La obra Hamlet, es una tratado de moral católica porque el personaje se convierte en Señor. Lo mismo sucede en “Crimen y castigo” de Dostoievski y en el “Señor de los anillos” de Tolkien. Los personajes, ruines o débiles hombres, se hacen Señores. Señores de sí mismos.

          El modernismo no puede entender esto. Le es ajeno el señorío. Al modernismo solo le interesa dejarse llevar por los placeres; buscar y desear “sentirse bien”. Los “católicos” modernistas viven para sí mismos.

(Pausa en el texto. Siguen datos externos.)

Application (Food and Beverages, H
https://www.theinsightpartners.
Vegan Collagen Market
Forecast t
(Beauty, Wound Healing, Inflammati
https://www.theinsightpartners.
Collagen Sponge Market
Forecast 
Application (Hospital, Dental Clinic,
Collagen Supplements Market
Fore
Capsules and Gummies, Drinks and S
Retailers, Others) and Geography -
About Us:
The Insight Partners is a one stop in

Tienen plazos fijos (jamás podrán ver la terrible perversión de la usura), trabajan para comprar bienes de consumo, para “estar mejor” autoproclamándose “liberales”, y tienen como una de las tantas metas, viajar por el mundo con 30 o 40 sirvientes alrededor, si fuera posible. Los “católicos” modernos no entienden el orden natural, no entienden el valor del servicio y, menos aún, la valía y compromiso de un juramento ante Dios.

 

          Ver a Hamlet levantarse del lecho que compartió con Ofelia –equiparable a ver a Jesús luego de tener sexo con Magdalena, es una cachetada modernista. Ni Hamlet, paladín del “ser cristiano”, ni Ofelia, prístina imagen de pureza, hubieran jamás mancillado sus nombres y honor. ¡Pero esto, no lo entiende el modernismo! ¡El modernismo no entiende la castidad! La odia y se burla de ella.

 

          Thomas es modernista y su obra no tiene trascendencia alguna. Ni musical ni teatralmente. Su visión es confusa y desordenada. Las ideas musicales son pobres. No hay paladines o héroes. Solo histéricos vengativos y hombres perversos. Al intentar aferrase al libreto de Shakespeare sin su sentido original, amén de los agregados propuestos por María Jaunarena que no están en la partitura de Thomas, la obra pierde equilibrio. Para dar un solo ejemplo de los varios, la escena de Ofelia se hizo interminable, y el final, clímax de tensión dramática y momento más importante, se desarrolla muy rápido y de manera vertiginosa.

 

          Un verdadero desatino, primero por parte de Dumas y luego de Thomas, fue basarse en la obra más católica de la historia, después de los Santos Evangelios, ultrajando su sentido.